Poem by Nikephoros Vrettakos
Like corpses that are taken to be burned
in a place appointed for that sacred act,
so in a velvet coffin I am taken
under black clouds on the shoulders of my fate,
and while it rains on my white shroud, the hooded
nights of my life come staggering after me.
The funeral train takes to the hills and descends
into the mist. Among the trees. Into the distance
where a great fire awaits me, one created
from all the colored fires of this world:
from sunset, from the ocean, from the stars,
from fires of moons on snowdrifts, from the blaze
of skies, from evening colors of Taygetos.
Blue, green, white, crimson, silver
flames, like a tangled dance of nymphs and angels
chanting serene hosannas as they gaze
at the lectern of the universe. And as Christ with a dog
crosses the field and my mother gathers crocuses
in her apron, there dances all around the fire
the mournful kingdom of flowers with its shepherds,
while they take me down across through the rattling rain.

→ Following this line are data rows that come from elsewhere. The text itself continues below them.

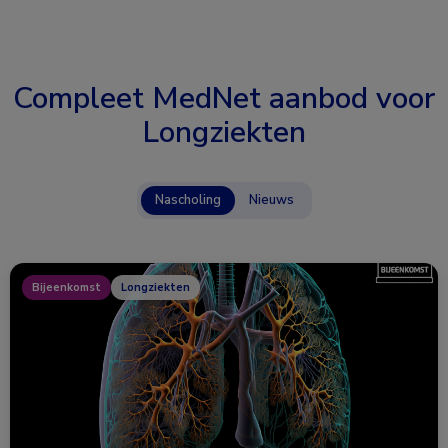
Compleet MedNet aanbod voor
Longziekten
Nascholing
Nieuws
Bijeenkomst
Longziekten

My dear friends, O dear friends of mine,
I'm simple in my poems, and simpler still
in my tears. Our age is shadowed; thick flakes snow
through all my blood; I'm naked to the core,
like a careless shepherd trapped by fall of night
on a lightning-blasted mountain. Gather now
my sheep. They're nailing shut the windows of night
with sledge-hammers. An evil wind is blowing,
it's getting dark. A rain, a frost, a moon.
My coffin has filled with water. Flailed in a whirl
by the mad and evil wind, blue, green,
in the distance the fires shed their leaves in the mist.